Menteri Agus juga menyampaikan empati kepada perusahaan dan pekerja yang terdampak PHK. "Memang benar ada penutupan beberapa pabrik dan pemutusan hubungan kerja (PHK)," akui Menteri Agus. "Kami menyampaikan empati kepada perusahaan industri dan pekerja yang mengalami hal tersebut. Kemenperin terus berupaya meningkatkan investasi baru di sektor manufaktur, mendorong munculnya industri baru untuk mulai berproduksi sehingga menyerap tenaga kerja baru lebih banyak dan menjadi alternatif lapangan kerja bagi pekerja yang terdampak PHK."
Perbedaan angka PHK antara data Kemnaker dan Kemenperin perlu ditelaah lebih lanjut. Kemungkinan perbedaan ini disebabkan oleh perbedaan metodologi pengumpulan data, cakupan sektor yang diamati, dan waktu pelaporan. Kemnaker mungkin memiliki akses ke data yang lebih luas, mencakup berbagai sektor ekonomi dan jenis PHK, sementara data Kemenperin lebih spesifik pada sektor manufaktur. Hal ini menunjukkan perlunya koordinasi dan sinkronisasi data antar kementerian untuk memberikan gambaran yang lebih komprehensif dan akurat mengenai situasi ketenagakerjaan di Indonesia.
Lebih lanjut, penting untuk diingat bahwa angka PHK, meskipun signifikan, tidak sepenuhnya menggambarkan seluruh dinamika pasar kerja. Angka tersebut perlu diimbangi dengan data mengenai penciptaan lapangan kerja baru di berbagai sektor. Data Kemenperin menunjukkan potensi positif dalam hal penyerapan tenaga kerja di sektor manufaktur, yang perlu dikaji lebih mendalam untuk memahami tren jangka panjang dan dampaknya terhadap perekonomian nasional.

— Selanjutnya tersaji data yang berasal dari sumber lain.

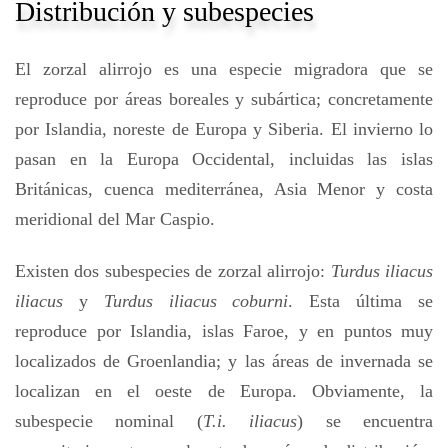
Distribución y subespecies
El zorzal alirrojo es una especie migradora que se
reproduce por áreas boreales y subártica; concretamente
por Islandia, noreste de Europa y Siberia. El invierno lo
pasan en la Europa Occidental, incluidas las islas
Británicas, cuenca mediterránea, Asia Menor y costa
meridional del Mar Caspio.
Existen dos subespecies de zorzal alirrojo:
Turdus iliacus
iliacus
y
Turdus iliacus coburni
. Esta última se
reproduce por Islandia, islas Faroe, y en puntos muy
localizados de Groenlandia; y las áreas de invernada se
localizan en el oeste de Europa. Obviamente, la
subespecie nominal (
T.i. iliacus
) se encuentra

Kesimpulannya, pernyataan Menaker dan Menteri Perindustrian memberikan gambaran yang lebih kompleks mengenai situasi ketenagakerjaan di Indonesia. Meskipun angka PHK memang terjadi, data menunjukkan bahwa penyerapan tenaga kerja di beberapa sektor, khususnya manufaktur, masih cukup signifikan. Perlu kajian lebih lanjut untuk menganalisis faktor-faktor penyebab PHK, dampaknya terhadap perekonomian, dan strategi pemerintah dalam mengantisipasi dan meminimalisir dampak negatifnya. Transparansi data dan koordinasi antar kementerian menjadi kunci untuk memberikan informasi yang akurat dan membantu publik memahami situasi ketenagakerjaan secara lebih komprehensif. Penting juga untuk menghindari generalisasi dan penyederhanaan informasi, serta fokus pada analisis yang lebih mendalam dan berimbang.